Christopher Harris, Halimuhfack

T H E  U N S E E N  F E S T I V A L

A performer lip-synchs to archival audio featuring the voice of author and anthropologist Zora Neale Hurston as she describes her method of documenting African American folk songs in Florida. By design, nothing in this film is authentic except the source audio. The flickering images were produced with a hand-cranked Bolex so that the lip-synch is deliberately erratic and the rear projected, grainy. Looped images of Masai tribesmen and women recycled from an educational film become increasingly abstract as the audio transforms into an incantation.

Video. Color/Sound. 2015. 4 mins.

This film will screen as part of The Unseen Festival at Counterpath on Thursday, September 28, 2017.

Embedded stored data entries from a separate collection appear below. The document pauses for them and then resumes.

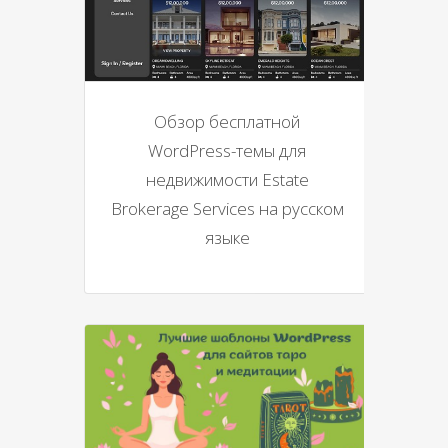
Обзор бесплатной
WordPress-темы для
недвижимости Estate
Brokerage Services на русском
языке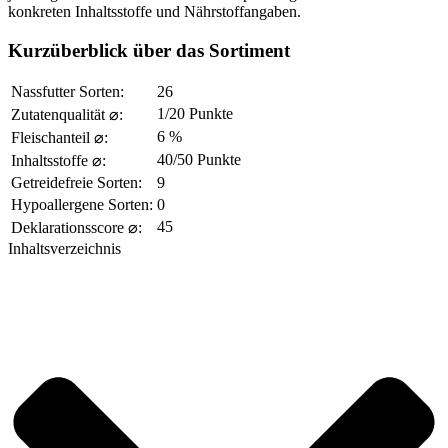
konkreten Inhaltsstoffe und Nährstoffangaben.
Kurzüberblick über das Sortiment
Nassfutter Sorten:
26
1/20 Punkte
Zutatenqualität ⌀:
6 %
Fleischanteil ⌀:
40/50 Punkte
Inhaltsstoffe ⌀:
Getreidefreie Sorten:
9
Hypoallergene Sorten:
0
45
Deklarationsscore ⌀:
Inhaltsverzeichnis​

Christopher Harris was awarded a 2015 Creative Capital grant in support of his film Speaking in Tongues. His work has screened at festivals, museums and cinematheques throughout North America and Europe including the 2014 Artists’ Film Biennial at the Institute of Contemporary Arts in London, the International Film Festival Rotterdam (2005, 2008, 2010), the VIENNALE-Vienna International Film Festival, the Edinburgh International Film Festival, the Leeds International Film Festival (2007, 2009), the San Francisco Cinematheque, and Rencontres Internationales Paris, among many others. “Cosmologies of Black Cultural Production: A Conversation with Afro-Surrealist Filmmaker Christopher Harris” was published in the summer 2016 issue of Film Quarterly.